Dilansir dari Keterbukaan Informasi, Jumat (23/1/2026) klarifikasi tersebut disampaikan menindaklanjuti Surat BEI Nomor S-00793/BEI.PP1/01-2026 tertanggal 21 Januari 2026.
Manajemen United Tractors menyatakan bahwa Perseroan dan AR mengetahui informasi terkait pencabutan izin pemanfaatan hutan (PBPH) dari pemberitaan media pada 20 Januari 2026.
Namun hingga saat ini, AR belum menerima pemberitahuan resmi dari instansi pemerintah terkait pencabutan izin tersebut.
“AR sedang menindaklanjuti informasi tersebut dengan instansi terkait. Perseroan belum dapat memberikan keterangan lebih lanjut karena belum ada pemberitahuan resmi,” ujar manajemen dalam keterbukaan informasi.
United Tractors menegaskan bahwa AR akan menghormati setiap keputusan pemerintah serta tetap menjaga hak-haknya sesuai dengan ketentuan peraturan perundang-undangan yang berlaku.
AR juga berkomitmen menjalankan prinsip tata kelola perusahaan yang baik (Good Corporate Governance), praktik pertambangan yang baik (Good Mining Practices), serta perlindungan lingkungan.
Terkait dampak pencabutan PBPH terhadap AR maupun Perseroan, baik dari sisi operasional, keuangan, maupun hukum, manajemen menyatakan belum dapat melakukan penilaian. Hal ini disebabkan belum adanya pemberitahuan resmi dari instansi berwenang.
Sebagai informasi, AR merupakan perusahaan yang bergerak di bidang pertambangan emas dan perak, serta mengoperasikan Tambang Emas Martabe di Kabupaten Tapanuli Selatan berdasarkan Kontrak Karya Generasi VI tahun 1997.
Perseroan telah meminta AR untuk terus memantau perkembangan situasi, mempelajari implikasinya secara saksama, serta mengambil langkah-langkah yang diperlukan sesuai dengan peraturan yang berlaku.
Selain itu, United Tractors juga mengungkapkan bahwa berdasarkan informasi dari AR, pada 20 Januari 2026 diketahui adanya gugatan dari Kementerian Lingkungan Hidup/Badan Pengendalian Lingkungan Hidup di Pengadilan Negeri Jakarta Selatan.
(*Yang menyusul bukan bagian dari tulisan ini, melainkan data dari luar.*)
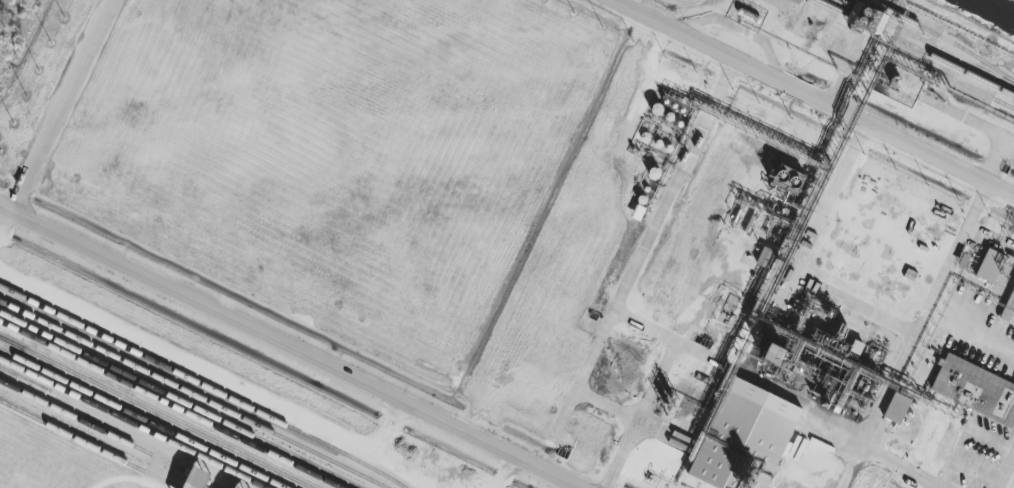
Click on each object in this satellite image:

Hingga saat ini, AR belum menerima surat pemberitahuan maupun panggilan resmi terkait gugatan tersebut.
Manajemen menegaskan bahwa tidak terdapat informasi atau kejadian penting lainnya yang material dan dapat mempengaruhi kelangsungan usaha maupun harga saham Perseroan. Sebagai perusahaan terbuka, United Tractors menyatakan senantiasa mematuhi seluruh ketentuan pasar modal yang berlaku.